## WHAT IS EXPECTED
Would you reproduce the whole listing exactly, minus its images?

## INPUT DATA

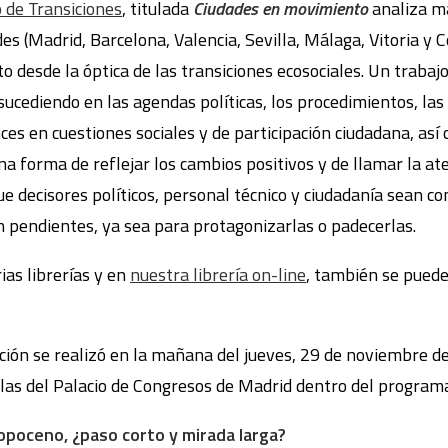
 de Transiciones
, titulada
Ciudades en movimiento
analiza má
des (Madrid, Barcelona, Valencia, Sevilla, Málaga, Vitoria y 
o desde la óptica de las transiciones ecosociales. Un trabaj
cediendo en las agendas políticas, los procedimientos, las al
s en cuestiones sociales y de participación ciudadana, así 
na forma de reflejar los cambios positivos y de llamar la a
e decisores políticos, personal técnico y ciudadanía sean co
pendientes, ya sea para protagonizarlas o padecerlas.
rias librerías y en
nuestra librería on-line
, también se puede
ción se realizó en la mañana del jueves, 29 de noviembre de
elas del Palacio de Congresos de Madrid dentro del program
ropoceno, ¿paso corto y mirada larga?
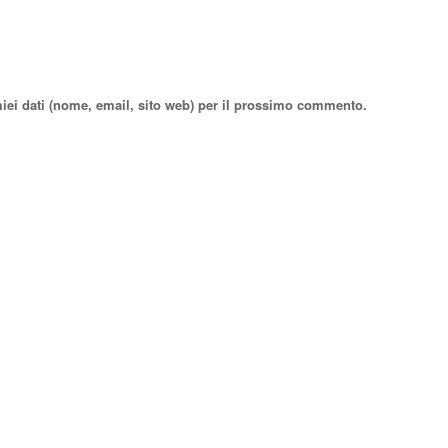
miei dati (nome, email, sito web) per il prossimo commento.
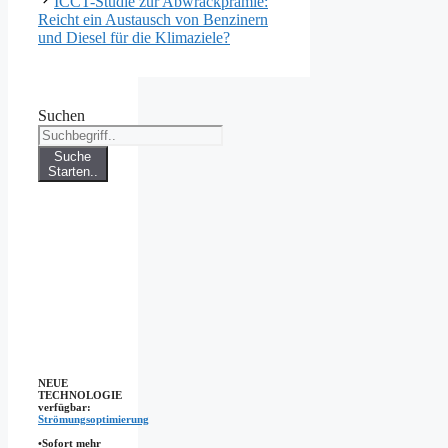
ICCT-Studie zur Abwrackprämie:
Reicht ein Austausch von Benzinern
und Diesel für die Klimaziele?
Suchen
Suche
Starten..
NEUE
TECHNOLOGIE
verfügbar:
Strömungsoptimierung
•Sofort mehr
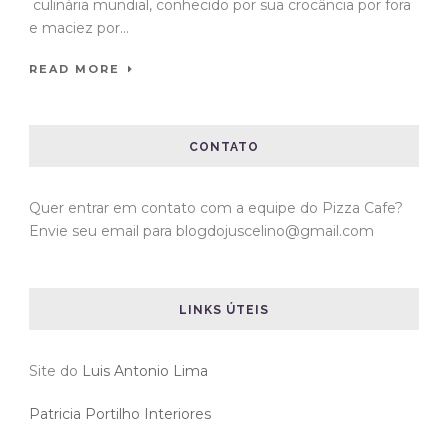
culinária mundial, conhecido por sua crocância por fora
e maciez por...
READ MORE
CONTATO
Quer entrar em contato com a equipe do Pizza Cafe?
Envie seu email para blogdojuscelino@gmail.com
LINKS ÚTEIS
Site do
Luis Antonio Lima
Patricia Portilho Interiores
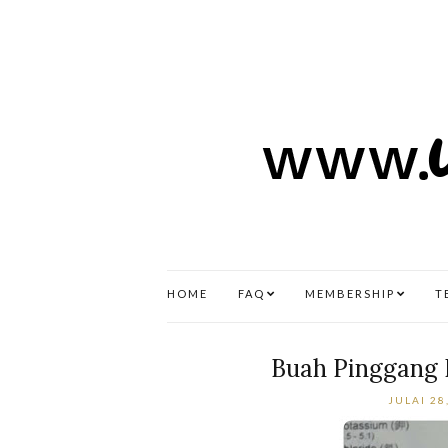
HOME
FAQ
MEMBERSHIP
T
Buah Pinggang P
JULAI 28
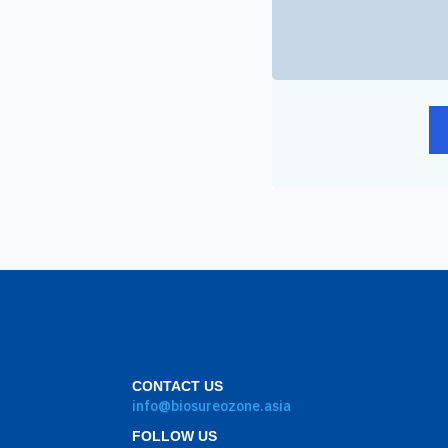
CONTACT US
info@biosureozone.asia
FOLLOW US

## THE COMPLETED TASK
 de Transiciones
, titulada
Ciudades en movimiento
analiza má
des (Madrid, Barcelona, Valencia, Sevilla, Málaga, Vitoria y 
o desde la óptica de las transiciones ecosociales. Un trabaj
cediendo en las agendas políticas, los procedimientos, las al
s en cuestiones sociales y de participación ciudadana, así 
na forma de reflejar los cambios positivos y de llamar la a
e decisores políticos, personal técnico y ciudadanía sean co
pendientes, ya sea para protagonizarlas o padecerlas.
rias librerías y en
nuestra librería on-line
, también se puede
ción se realizó en la mañana del jueves, 29 de noviembre de
elas del Palacio de Congresos de Madrid dentro del program
ropoceno, ¿paso corto y mirada larga?
miei dati (nome, email, sito web) per il prossimo commento.
ICCT-Studie zur Abwrackprämie:
Reicht ein Austausch von Benzinern
und Diesel für die Klimaziele?
Suchen
Suche
Starten..
NEUE
TECHNOLOGIE
verfügbar:
Strömungsoptimierung
•Sofort mehr
culinária mundial, conhecido por sua crocância por fora
e maciez por...
READ MORE
CONTATO
Quer entrar em contato com a equipe do Pizza Cafe?
Envie seu email para blogdojuscelino@gmail.com
LINKS ÚTEIS
Site do
Luis Antonio Lima
Patricia Portilho Interiores
HOME
FAQ
MEMBERSHIP
T
Buah Pinggang P
JULAI 28
CONTACT US
info@biosureozone.asia
FOLLOW US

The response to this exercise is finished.